Stored data entries

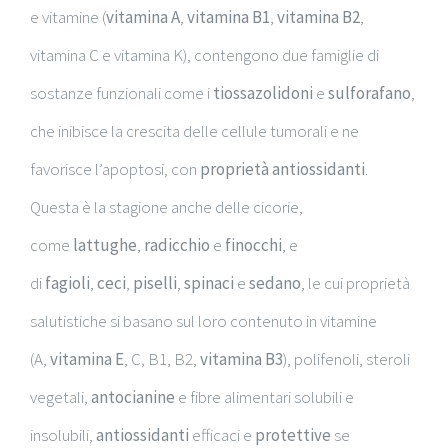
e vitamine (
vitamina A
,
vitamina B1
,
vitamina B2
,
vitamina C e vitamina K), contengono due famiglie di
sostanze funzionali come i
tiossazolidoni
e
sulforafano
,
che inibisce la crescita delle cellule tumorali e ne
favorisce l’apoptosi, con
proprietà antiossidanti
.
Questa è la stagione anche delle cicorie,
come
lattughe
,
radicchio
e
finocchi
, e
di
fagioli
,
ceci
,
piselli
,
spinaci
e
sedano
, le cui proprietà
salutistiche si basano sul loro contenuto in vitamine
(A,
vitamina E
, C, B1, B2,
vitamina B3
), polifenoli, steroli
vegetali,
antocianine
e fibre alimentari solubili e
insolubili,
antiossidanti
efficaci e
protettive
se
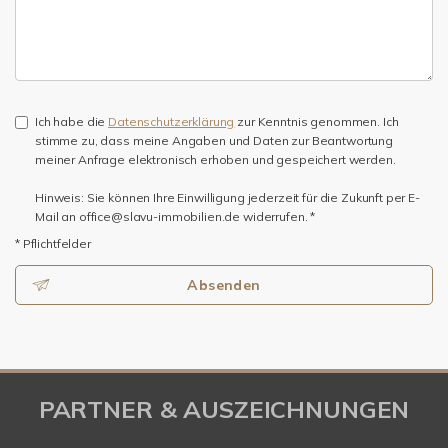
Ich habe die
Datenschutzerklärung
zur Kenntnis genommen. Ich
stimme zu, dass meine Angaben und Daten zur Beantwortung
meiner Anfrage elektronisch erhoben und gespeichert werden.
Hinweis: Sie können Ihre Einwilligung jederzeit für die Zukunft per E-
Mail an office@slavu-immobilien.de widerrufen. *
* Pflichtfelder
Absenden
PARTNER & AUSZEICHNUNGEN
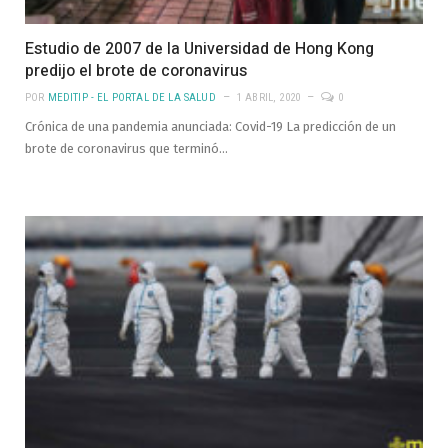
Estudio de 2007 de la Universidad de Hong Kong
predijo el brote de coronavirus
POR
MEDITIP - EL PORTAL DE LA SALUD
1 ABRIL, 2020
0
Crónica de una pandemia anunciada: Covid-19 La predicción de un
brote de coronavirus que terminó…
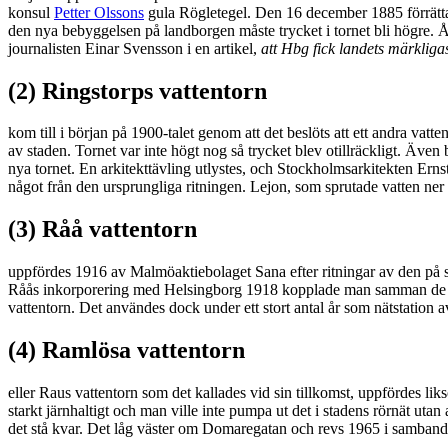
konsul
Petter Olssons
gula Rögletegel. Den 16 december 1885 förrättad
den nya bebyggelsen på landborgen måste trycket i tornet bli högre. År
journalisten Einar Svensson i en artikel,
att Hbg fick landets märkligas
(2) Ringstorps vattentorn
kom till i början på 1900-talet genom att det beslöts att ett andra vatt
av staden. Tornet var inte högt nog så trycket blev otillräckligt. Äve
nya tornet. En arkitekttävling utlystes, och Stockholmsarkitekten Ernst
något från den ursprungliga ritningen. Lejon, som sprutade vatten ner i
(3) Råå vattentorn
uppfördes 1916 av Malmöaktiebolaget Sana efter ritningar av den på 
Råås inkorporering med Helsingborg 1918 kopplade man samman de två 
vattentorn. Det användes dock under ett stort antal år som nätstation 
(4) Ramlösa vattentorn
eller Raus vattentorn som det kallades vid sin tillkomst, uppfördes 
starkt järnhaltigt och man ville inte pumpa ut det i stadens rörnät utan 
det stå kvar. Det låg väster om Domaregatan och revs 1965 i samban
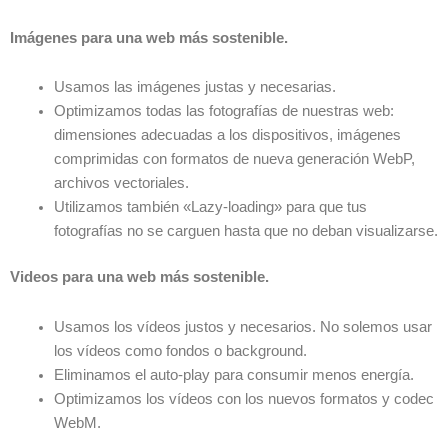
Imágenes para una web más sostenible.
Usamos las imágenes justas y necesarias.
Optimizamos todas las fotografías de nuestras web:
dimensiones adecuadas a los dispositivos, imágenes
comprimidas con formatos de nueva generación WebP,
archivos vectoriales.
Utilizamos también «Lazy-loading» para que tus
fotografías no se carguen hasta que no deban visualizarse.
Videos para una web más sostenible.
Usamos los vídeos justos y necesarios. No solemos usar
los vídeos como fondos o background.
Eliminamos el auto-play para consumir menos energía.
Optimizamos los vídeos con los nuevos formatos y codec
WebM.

Work request: Starting with the line that has "Estudio de 2007" and going on through the line that has "uppfördes 1916 av", transcribe the records above exactly, but skip the pictures.

Solved exercise:
Estudio de 2007 de la Universidad de Hong Kong
predijo el brote de coronavirus
POR
MEDITIP - EL PORTAL DE LA SALUD
1 ABRIL, 2020
0
Crónica de una pandemia anunciada: Covid-19 La predicción de un
brote de coronavirus que terminó…
konsul
Petter Olssons
gula Rögletegel. Den 16 december 1885 förrättad
den nya bebyggelsen på landborgen måste trycket i tornet bli högre. År
journalisten Einar Svensson i en artikel,
att Hbg fick landets märkligas
(2) Ringstorps vattentorn
kom till i början på 1900-talet genom att det beslöts att ett andra vatt
av staden. Tornet var inte högt nog så trycket blev otillräckligt. Äve
nya tornet. En arkitekttävling utlystes, och Stockholmsarkitekten Ernst
något från den ursprungliga ritningen. Lejon, som sprutade vatten ner i
(3) Råå vattentorn
uppfördes 1916 av Malmöaktiebolaget Sana efter ritningar av den på 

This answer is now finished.